Let me list some possibilities and observations, most drawn from successful applications in the physical sciences and engineering. I think they make the inter-disciplinary crossover.

  1. Look at time in new ways. Redo time series in a variety of ways-drop some periods that may be misleading, emphasize others like the more recent periods, look at volatility for clues of the relevance of periods.
  2. Introduce instability to get more stability in a chaotic system.
  3. Be aware of the influence of feedback loops. And measure the shortest term you can find.
  4. Same inputs can lead to different outcomes.
  5. Do forward-testing, use scenarios . . . the equivalent of thought experiments for the early quantum physicists.
  6. Be conscious of the events at the tails of the distribution.
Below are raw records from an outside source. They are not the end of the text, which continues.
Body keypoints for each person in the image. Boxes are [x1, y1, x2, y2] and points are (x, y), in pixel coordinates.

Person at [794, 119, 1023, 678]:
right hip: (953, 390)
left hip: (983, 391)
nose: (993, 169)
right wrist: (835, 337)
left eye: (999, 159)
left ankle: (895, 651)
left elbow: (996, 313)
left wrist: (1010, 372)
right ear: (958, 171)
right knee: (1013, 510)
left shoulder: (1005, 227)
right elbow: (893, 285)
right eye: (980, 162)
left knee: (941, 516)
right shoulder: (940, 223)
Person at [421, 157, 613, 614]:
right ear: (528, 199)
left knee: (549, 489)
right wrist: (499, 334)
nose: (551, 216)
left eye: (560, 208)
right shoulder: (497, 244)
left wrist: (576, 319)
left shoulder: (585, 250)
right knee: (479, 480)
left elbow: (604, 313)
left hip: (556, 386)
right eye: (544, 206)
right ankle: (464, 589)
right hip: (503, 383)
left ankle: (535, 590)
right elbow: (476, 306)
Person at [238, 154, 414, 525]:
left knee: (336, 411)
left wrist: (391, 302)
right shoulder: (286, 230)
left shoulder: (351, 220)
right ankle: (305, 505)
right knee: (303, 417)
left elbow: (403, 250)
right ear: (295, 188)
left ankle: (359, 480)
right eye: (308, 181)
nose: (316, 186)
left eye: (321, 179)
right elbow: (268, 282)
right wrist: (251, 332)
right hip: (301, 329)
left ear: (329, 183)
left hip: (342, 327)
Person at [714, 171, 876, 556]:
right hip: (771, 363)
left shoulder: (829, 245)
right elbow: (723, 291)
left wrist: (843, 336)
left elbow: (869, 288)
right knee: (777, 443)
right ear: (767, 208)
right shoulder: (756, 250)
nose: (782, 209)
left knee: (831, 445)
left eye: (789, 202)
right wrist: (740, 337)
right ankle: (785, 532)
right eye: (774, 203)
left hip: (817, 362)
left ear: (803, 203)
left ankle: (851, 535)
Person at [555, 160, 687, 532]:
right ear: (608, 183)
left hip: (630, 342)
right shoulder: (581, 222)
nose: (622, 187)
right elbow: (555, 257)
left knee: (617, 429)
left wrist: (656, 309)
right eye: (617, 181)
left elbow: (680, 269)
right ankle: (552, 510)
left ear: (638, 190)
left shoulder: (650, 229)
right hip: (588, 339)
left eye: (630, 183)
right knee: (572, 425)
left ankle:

They are usually unrelated to the measurements around the middles and are often more frequent than anticipated.
  7. Question, always, causality.
  8. Results always depend upon the point of view of the observer. Data is not knowledge but a point of view of the observer.
  9. Small changes of inputs can produce different and large changes in outputs.
  10. Look for the presence of strange attractors.
  11. Keep the rules as simple as possible to understand their influence in a complex system.
  12. Consider the presence of fractals in investment data.
  13. A system behaves differently than the sum of the parts because of the characteristics of complex systems.
  14. Propensity of systems to self-organize.
  15. If investors are looking at the same history, a naive forecast from that history may be the least likely outcome.
  16. Markets are inductive, deductive, and random, all at the same time. Many worlds.

And there are more. In subsequent articles, I'll take each and try to apply them to today's conditions.